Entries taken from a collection
⁂

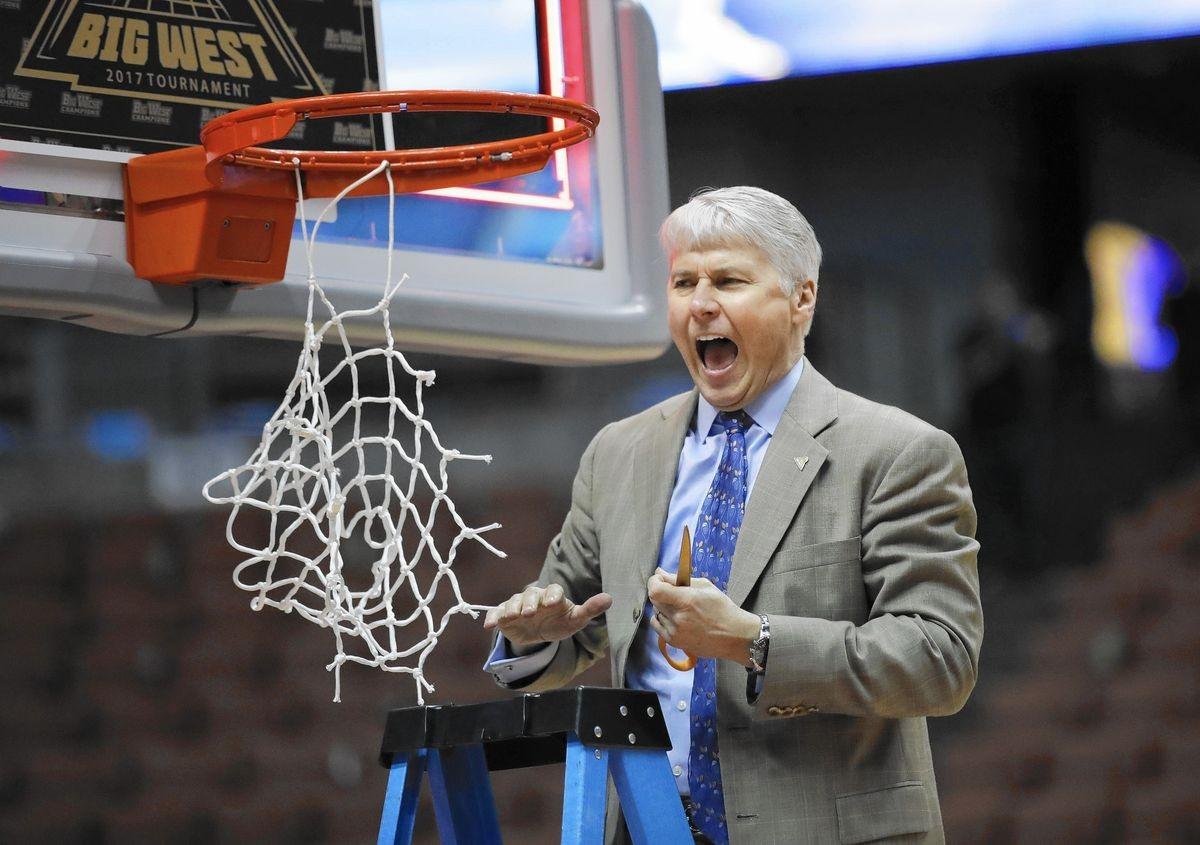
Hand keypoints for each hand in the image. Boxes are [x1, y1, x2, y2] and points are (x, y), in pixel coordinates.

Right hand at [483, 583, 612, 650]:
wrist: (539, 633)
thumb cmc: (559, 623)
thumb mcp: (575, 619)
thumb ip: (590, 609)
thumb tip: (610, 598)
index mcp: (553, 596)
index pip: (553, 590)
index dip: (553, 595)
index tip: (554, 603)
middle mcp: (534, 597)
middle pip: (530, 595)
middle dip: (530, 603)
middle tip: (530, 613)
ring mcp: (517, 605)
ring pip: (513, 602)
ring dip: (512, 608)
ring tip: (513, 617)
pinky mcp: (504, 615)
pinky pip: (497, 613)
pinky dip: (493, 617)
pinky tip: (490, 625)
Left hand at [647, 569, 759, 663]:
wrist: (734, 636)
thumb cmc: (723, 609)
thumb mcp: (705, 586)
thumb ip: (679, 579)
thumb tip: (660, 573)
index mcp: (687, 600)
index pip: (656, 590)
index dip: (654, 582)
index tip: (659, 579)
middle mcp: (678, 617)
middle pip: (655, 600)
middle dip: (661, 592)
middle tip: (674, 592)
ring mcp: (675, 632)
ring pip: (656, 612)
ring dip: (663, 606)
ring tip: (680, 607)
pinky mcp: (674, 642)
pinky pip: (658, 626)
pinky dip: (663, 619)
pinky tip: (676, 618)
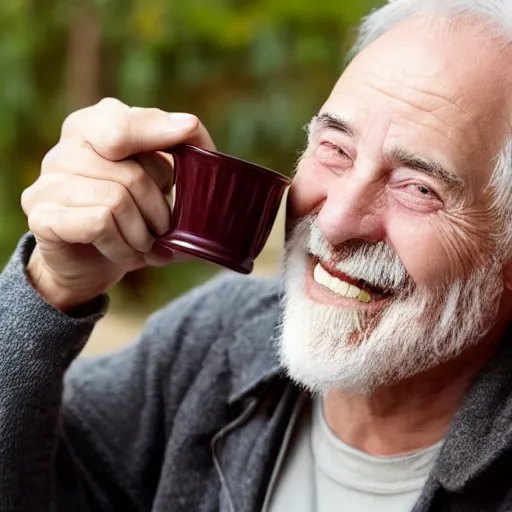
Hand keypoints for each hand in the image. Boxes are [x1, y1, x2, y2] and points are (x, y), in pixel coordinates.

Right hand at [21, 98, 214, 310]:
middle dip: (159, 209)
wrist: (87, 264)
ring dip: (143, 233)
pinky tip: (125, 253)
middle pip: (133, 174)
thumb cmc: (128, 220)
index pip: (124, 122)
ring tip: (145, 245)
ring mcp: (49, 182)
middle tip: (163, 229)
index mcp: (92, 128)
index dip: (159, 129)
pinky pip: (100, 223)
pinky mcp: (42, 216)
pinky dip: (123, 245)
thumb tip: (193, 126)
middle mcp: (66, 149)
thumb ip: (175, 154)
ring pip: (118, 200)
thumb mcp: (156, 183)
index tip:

⁂

Leave every image out and retype the entries above word for word.

TASK ANSWER →
Hand keypoints for each hand in the image. Boxes are [x1, y1, x2, y2] and points are (x, y), in pixel coordinates.

Right hand at [483, 583, 612, 650]:
wrist: (539, 633)
thumb cmc: (559, 623)
thumb mcp: (575, 619)
thumb ip: (590, 609)
thumb tip: (610, 598)
index mcp: (553, 596)
index pip: (553, 590)
index dip: (553, 595)
index tip: (554, 603)
middle mcp: (534, 597)
middle pip: (530, 595)
middle dip: (530, 603)
middle tip: (530, 613)
ring mcp: (517, 605)
ring pip: (513, 602)
ring dip: (512, 608)
ring tip: (513, 617)
pinky mcp: (504, 615)
pinky pip: (497, 613)
pinky dip: (493, 617)
pinky tip: (490, 625)
Left hand at [647, 569, 759, 663]:
wrist: (734, 636)
thumb cmc: (723, 609)
thumb mcp: (705, 586)
thumb ip: (679, 579)
thumb tip: (660, 573)
index mcp: (687, 600)
index pip: (656, 590)
index dip: (654, 582)
index tip: (659, 579)
middle mcp: (678, 617)
middle pip: (655, 600)
middle dip: (661, 592)
middle tip: (674, 592)
ring mcp: (675, 632)
ring pip: (656, 612)
ring dip: (663, 606)
ring tip: (680, 607)
pinky mcp: (674, 642)
pinky pip: (658, 626)
pinky dip: (663, 619)
pinky tip: (676, 618)
Hand keypoints for each hand in the image. Boxes are [x1, y1, x2, y2] and points are (x, y), in pixel coordinates.

Right hand at [21, 98, 214, 310]:
middle dip: (159, 209)
wrist: (87, 264)
ring dip: (143, 233)
pinky tip: (125, 253)
middle pip: (133, 174)
thumb cmc: (128, 220)
index pip: (124, 122)
ring tip: (145, 245)
ring mcp: (49, 182)
middle tip: (163, 229)
index mcp: (92, 128)
index dip: (159, 129)
pinky pip: (100, 223)
pinky mcp: (42, 216)
pinky dip: (123, 245)
thumb tip: (193, 126)
middle mcp: (66, 149)
thumb ip: (175, 154)
ring pip: (118, 200)
thumb mcp: (156, 183)
index tip:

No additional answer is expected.